• **The tasks**
#1 According to the 2013 Black-Eyed Susan Stakes article, why did the race rank as the third highest payout for a race restricted to three-year-old fillies?
#2 Carry on the article about the 2013 Black-Eyed Susan Stakes from the point where it ends.

89th Black-Eyed Susan Stakes
- Location: Pimlico Race Course, Baltimore, Maryland, United States
- Date: May 17, 2013
- Winning horse: Fiftyshadesofhay
- Jockey: Joel Rosario
- Conditions: Fast
- Surface: Dirt

= 2013 Black-Eyed Susan Stakes =

Horse race held at Pimlico Race Course

The 2013 Black-Eyed Susan Stakes was the 89th running of the Black-Eyed Susan Stakes. The race took place on May 17, 2013, and was televised in the United States on the NBC Sports Network. Ridden by jockey Joel Rosario, Fiftyshadesofhay won the race by a scant neck over runner-up Marathon Lady. Approximate post time on the Friday evening before the Preakness Stakes was 4:47 p.m. Eastern Time. The Maryland Jockey Club raised the purse to $500,000 for the 89th running. This made The Black-Eyed-Susan Stakes the third highest payout for a race restricted to three-year-old fillies. The race was run over a fast track in a final time of 1:52.73. The Maryland Jockey Club reported total attendance of 39,957. The attendance at Pimlico Race Course that day was a record crowd for Black-Eyed Susan Stakes Day.

Stored entries:
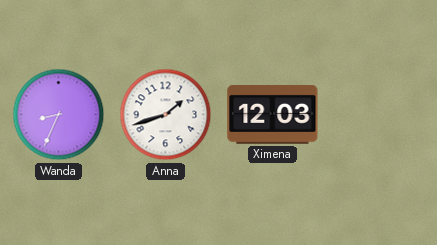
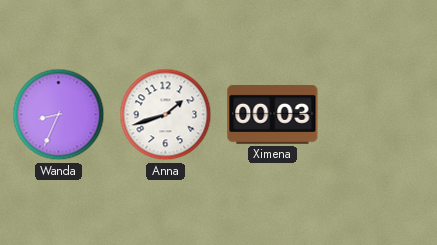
Ximena: 12:03 -> 00:03
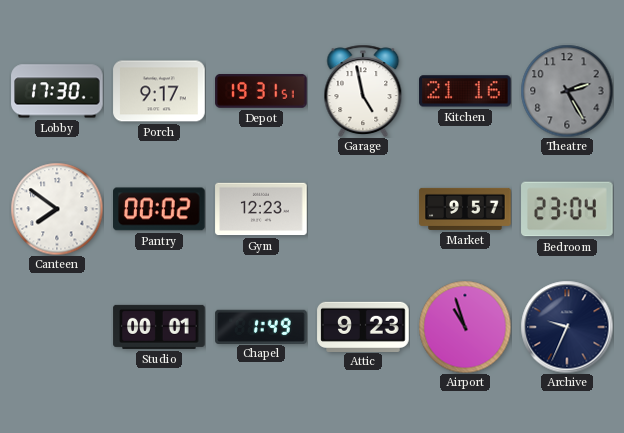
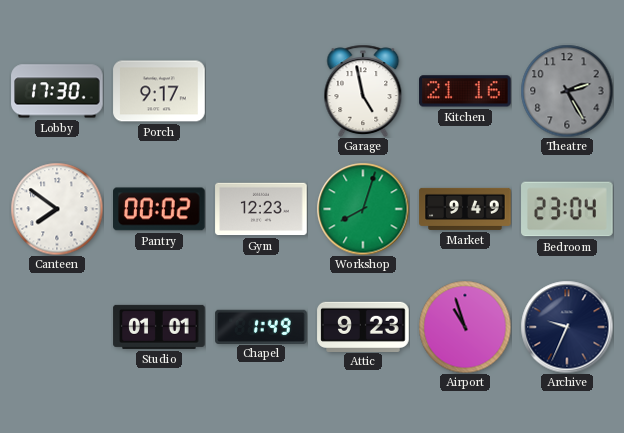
Depot: 19:31 -> none
Workshop: none -> 8:03
Market: 9:57 -> 9:49
Studio: 00:01 -> 01:01
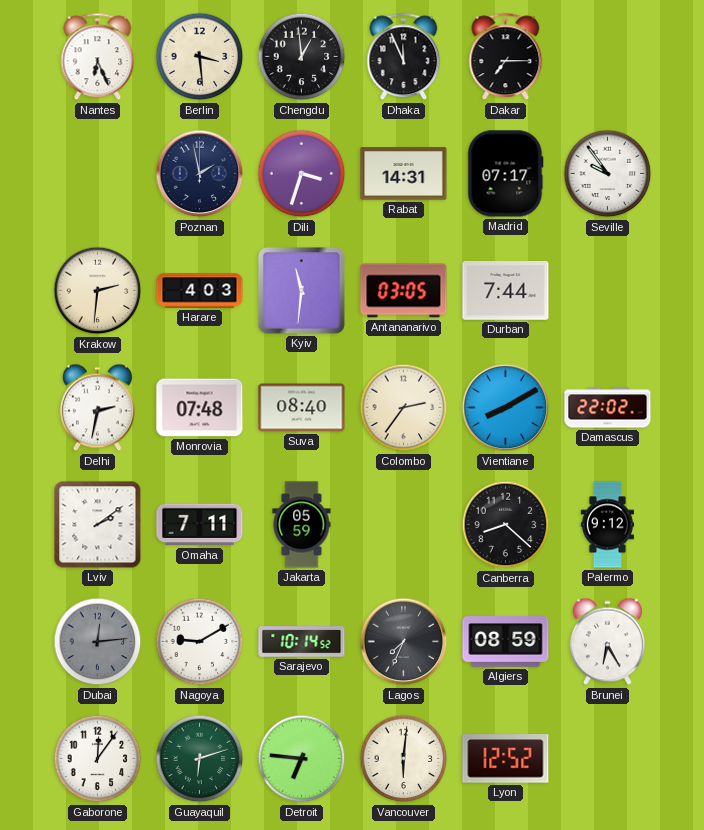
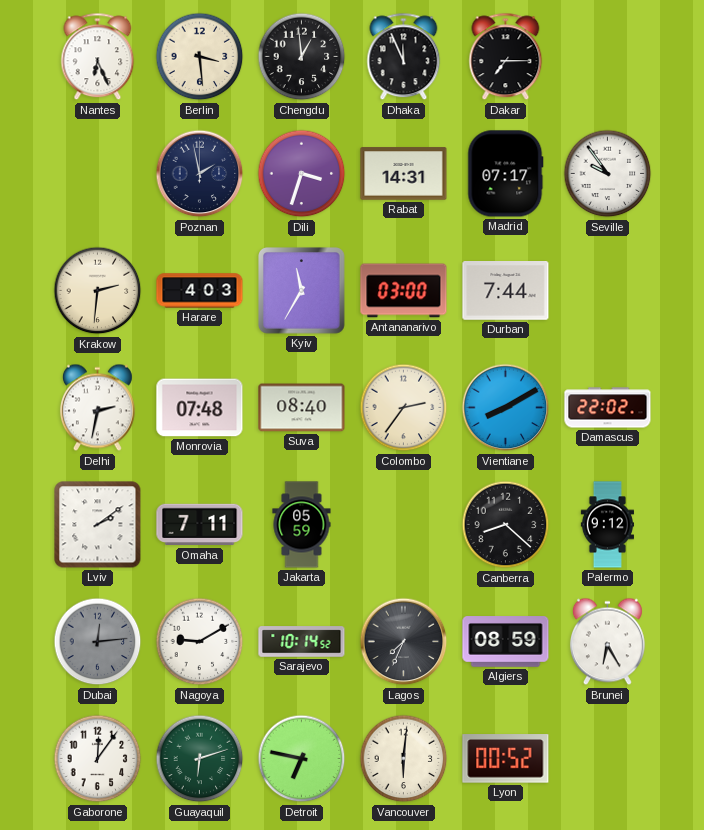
Kyiv: 11:31 -> 11:35
Antananarivo: 03:05 -> 03:00
Detroit: 6:46 -> 6:47
Lyon: 12:52 -> 00:52
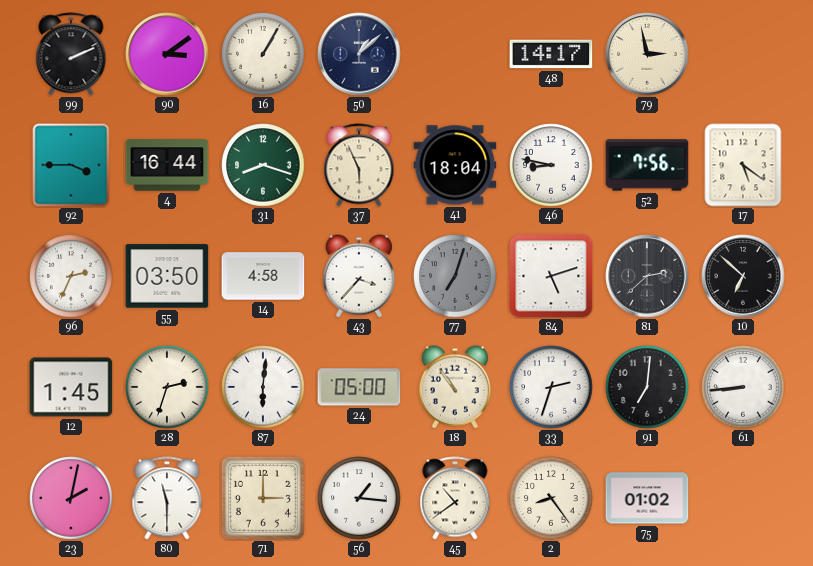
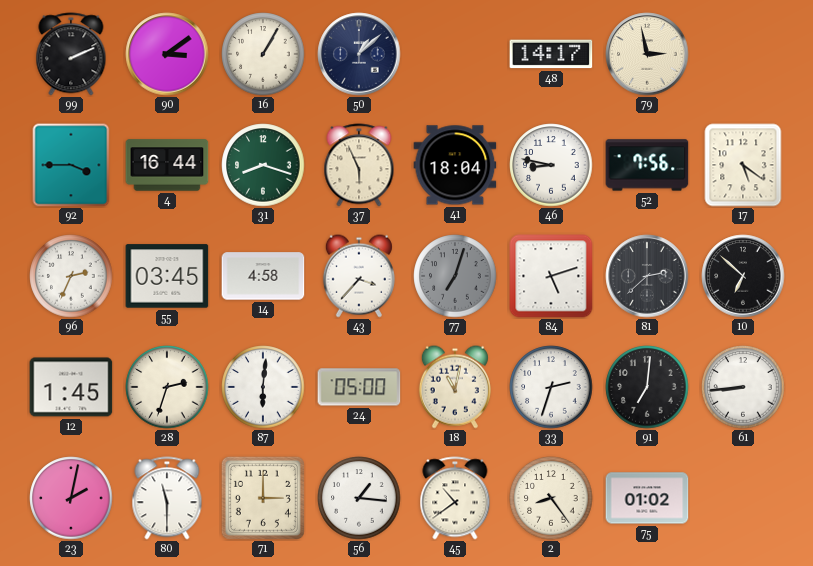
55: 03:50 -> 03:45
18: 10:54 -> 11:02
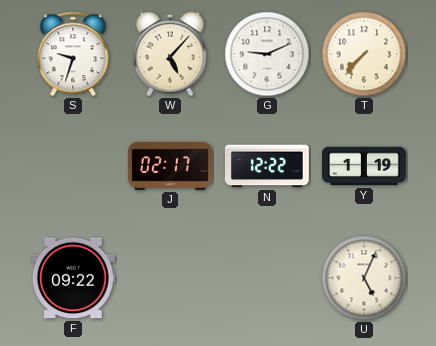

• **The answers**
#1 The Maryland Jockey Club raised the purse to $500,000 for the 89th running, which made the Black-Eyed Susan Stakes the third highest payout for a race limited to three-year-old fillies.

#2
== Payout ==

The 89th Black-Eyed Susan Stakes Payout Schedule

| Program Number | Horse Name | Win | Place | Show |
|---|---|---|---|---|
| 3 | Fiftyshadesofhay | $6.60 | $3.80 | $3.00 |
| 9 | Marathon Lady | - | $8.40 | $4.80 |
| 8 | Toasting | - | - | $5.40 |

$2 Exacta: (3–9) paid $54.00

$2 Trifecta: (3–9–8) paid $333.40

$1 Superfecta: (3–9–8–6) paid $532.30

== The full chart ==

| Finish Position | Lengths Behind | Post Position | Horse name | Trainer | Jockey | Owner | Post Time Odds | Purse Earnings |
|---|---|---|---|---|---|---|---|---|
| 1st | 0 | 2 | Fiftyshadesofhay | Bob Baffert | Joel Rosario | Mike Pegram & Karl Watson | 2.30-1 | $300,000 |
| 2nd | neck | 7 | Marathon Lady | Steve Hobby | Robby Albarado | Alex & Joanne Leiblong | 12.20-1 | $100,000 |
| 3rd | 43/4 | 6 | Toasting | Thomas Albertrani | Javier Castellano | West Point Thoroughbreds | 19.10-1 | $50,000 |
| 4th | 12 | 6 | Maracuya | Ralph E. Nicks | John R. Velazquez | T. C. Stable | 3.60-1 | $30,000 |
| 5th | 131/2 | 3 | Petit Trianon | Juan C. Vazquez | Victor R. Carrasco | Blue Top Holdings | 33.80-1 | $15,000 |
| 6th | 211/2 | 5 | Emollient | Bill Mott | Mike E. Smith | Juddmonte Farms | 0.80-1 favorite | $5,000 |
| 7th | 34 | 1 | Lady Banks | James Lawrence | Julian Pimentel | George & Stephanie Autry | 57.80-1 |  |
| 8th | dnf | 5 | Walkwithapurpose | Ignacio Correas IV | Jose Lezcano | Sagamore Farm | 5.00-1 | scratch |
| 9th | dnf | 1 | Manuka Honey | John Terranova | Edgar Prado | Curragh Stables | 10.00-1 | scratch |

- Winning Breeder: WinStar Farm; (KY)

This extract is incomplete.